Users have started to develop an artistry specific to the tools. One of the quirks of the systems is that you must figure out how to optimize your prompt to generate an image closest to your intention. Snell has watched on his Twitter feed as artists have gradually evolved how they prompt.
“They're constantly trying new tweaks to it to try to make it better,” Snell said. “And it is getting better. Every week, it feels like there's some improvement they find.”
The new tools do have limitations, such as the size of their generated images. The images themselves can often be unexpected and weird. But the fact that the tools could be built at all was a surprise.
On the same day they announced CLIP, OpenAI also announced a powerful AI called DALL·E that was directly designed for image generation. They released a handful of its results, which made it appear akin to a true image generation analog of GPT-3, something that expertly created images of anything. However, DALL·E was not released to the public, neither its code nor the production AI, which was likely highly expensive to train. By contrast, OpenAI released the CLIP model in its entirety. “The hardware to produce these neural nets is relatively inexpensive,” Crowson said.
The new tools have shown that CLIP provides a kind of backdoor method to reproducing the abilities of DALL·E. Given the fact that OpenAI withheld DALL·E, it would seem that the company might have been caught off guard. “I definitely suspect that they're a little bit surprised that it could do all this,” Murdock said.

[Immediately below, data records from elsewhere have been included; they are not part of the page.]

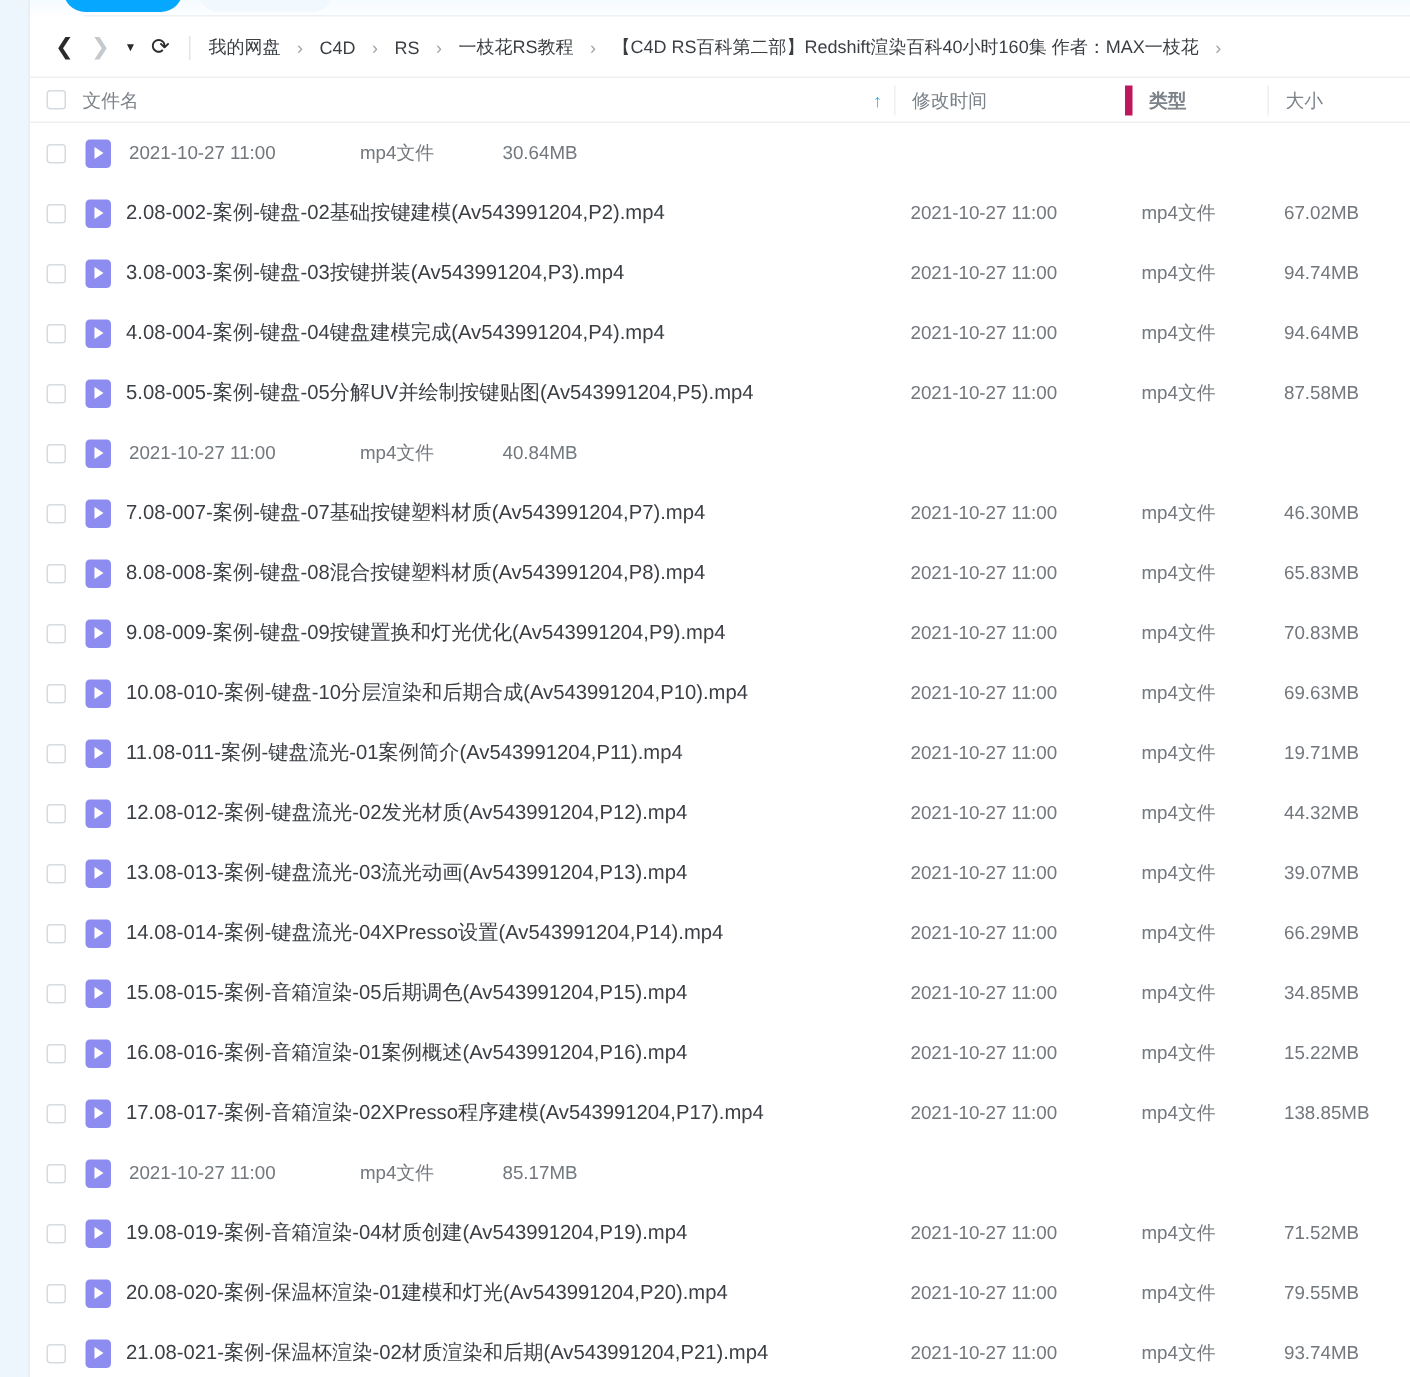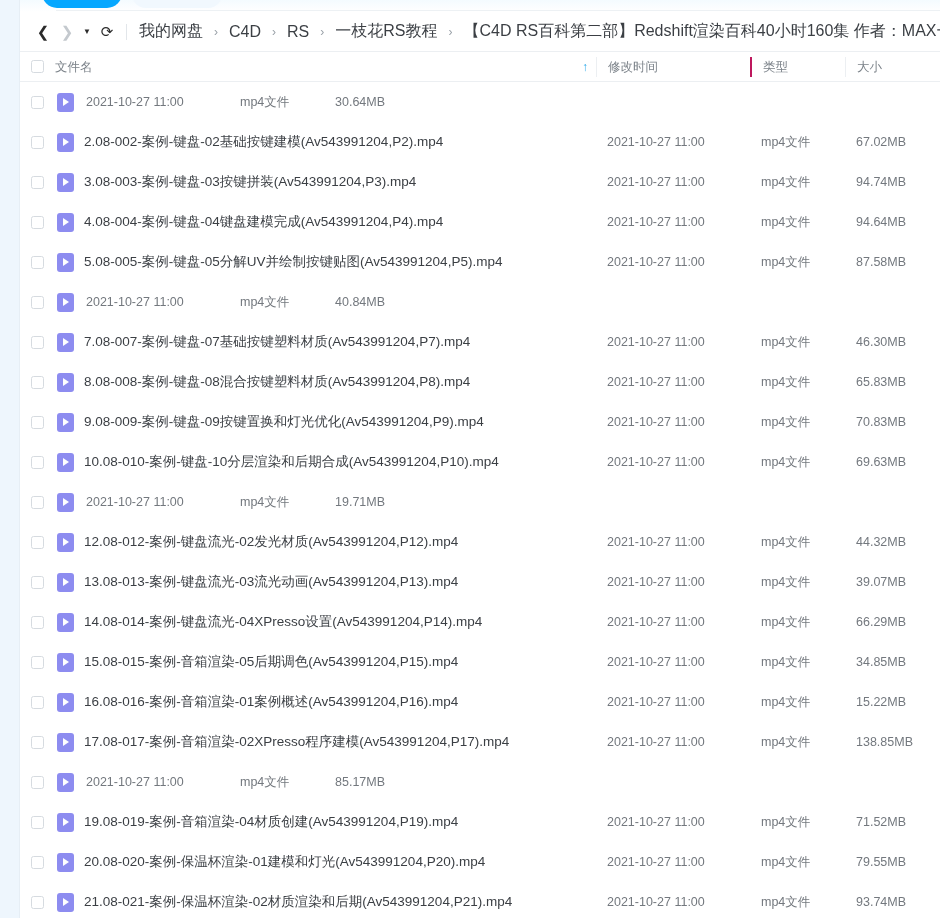--- a/index.html
+++ b/index.html
@@ -120,7 +120,7 @@
   }
   .crumb {
     color: #3b3f44;
-    font-size: 16px;
+    font-size: 12px;
     padding: 2px 2px;
     border-radius: 3px;
   }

Snell described it this way: “They teased us with DALL·E. They were like, ‘We have this thing.’ And they didn't release it,” he said. “And everyone was like, ‘We want it though.’ So then they just sort of made it themselves.”
The hacked together CLIP-based tools work very differently from DALL·E. DALL·E directly produces images that correspond with text. Instead, Snell describes the CLIP-based systems as something more like AI interpretation tools. As VQ-GAN and CLIP work together, the first model builds an image, and the second model says how well it matches the prompt. The two iterate until the image matches the prompt best. The iteration says something about the imagery that CLIP associates with certain words.
The CLIP-based models are therefore an entirely new kind of art tool, a new kind of computer paint brush. They do not quite feel like a perfect one yet, Snell points out. “You have some control over it, but you can't fully control it. And you're always like, a little bit surprised.” But that human-like quality of ingenuity is a big part of the new tools’ appeal.
It remains to be seen what impact they will have. It seems as though it will be easy for companies and collaborations to improve the tools greatly, given that the current ones have been made mostly by individuals. But they are already very powerful. Many people seem likely to adopt them for art, work, and fun. Creating art has now become as simple as using language, enabling anyone to be their own kind of lyrical Picasso.